- Instructions to follow
Provide only the number of lines below that contain the word "also".
==== Records for the task ====
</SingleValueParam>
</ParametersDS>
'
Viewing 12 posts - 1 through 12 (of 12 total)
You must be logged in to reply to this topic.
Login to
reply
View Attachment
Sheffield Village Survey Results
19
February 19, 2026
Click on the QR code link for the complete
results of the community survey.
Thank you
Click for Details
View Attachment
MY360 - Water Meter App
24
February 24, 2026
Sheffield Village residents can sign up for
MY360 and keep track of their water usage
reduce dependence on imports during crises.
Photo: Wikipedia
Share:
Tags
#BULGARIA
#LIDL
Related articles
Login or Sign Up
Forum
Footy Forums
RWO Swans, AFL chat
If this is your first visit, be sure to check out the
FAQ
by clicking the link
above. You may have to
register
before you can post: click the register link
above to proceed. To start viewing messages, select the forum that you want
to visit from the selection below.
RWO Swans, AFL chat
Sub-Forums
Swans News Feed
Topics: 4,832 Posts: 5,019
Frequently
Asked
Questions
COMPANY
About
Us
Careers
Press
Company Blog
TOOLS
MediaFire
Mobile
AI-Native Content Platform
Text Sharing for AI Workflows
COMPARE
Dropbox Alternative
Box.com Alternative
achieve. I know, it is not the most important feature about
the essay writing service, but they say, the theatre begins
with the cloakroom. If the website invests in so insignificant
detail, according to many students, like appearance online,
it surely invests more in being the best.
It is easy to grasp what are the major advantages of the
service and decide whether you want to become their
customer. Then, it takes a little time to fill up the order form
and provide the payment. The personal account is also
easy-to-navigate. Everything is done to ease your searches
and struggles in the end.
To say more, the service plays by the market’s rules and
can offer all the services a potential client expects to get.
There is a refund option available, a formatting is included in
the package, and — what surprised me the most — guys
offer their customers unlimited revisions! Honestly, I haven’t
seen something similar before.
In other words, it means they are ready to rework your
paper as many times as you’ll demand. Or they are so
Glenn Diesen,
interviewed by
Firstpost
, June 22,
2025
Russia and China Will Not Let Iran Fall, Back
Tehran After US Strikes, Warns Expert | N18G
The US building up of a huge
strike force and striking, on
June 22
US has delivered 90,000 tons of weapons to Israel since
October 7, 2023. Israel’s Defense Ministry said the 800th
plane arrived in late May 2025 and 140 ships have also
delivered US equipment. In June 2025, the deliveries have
====
- Answer to this task
2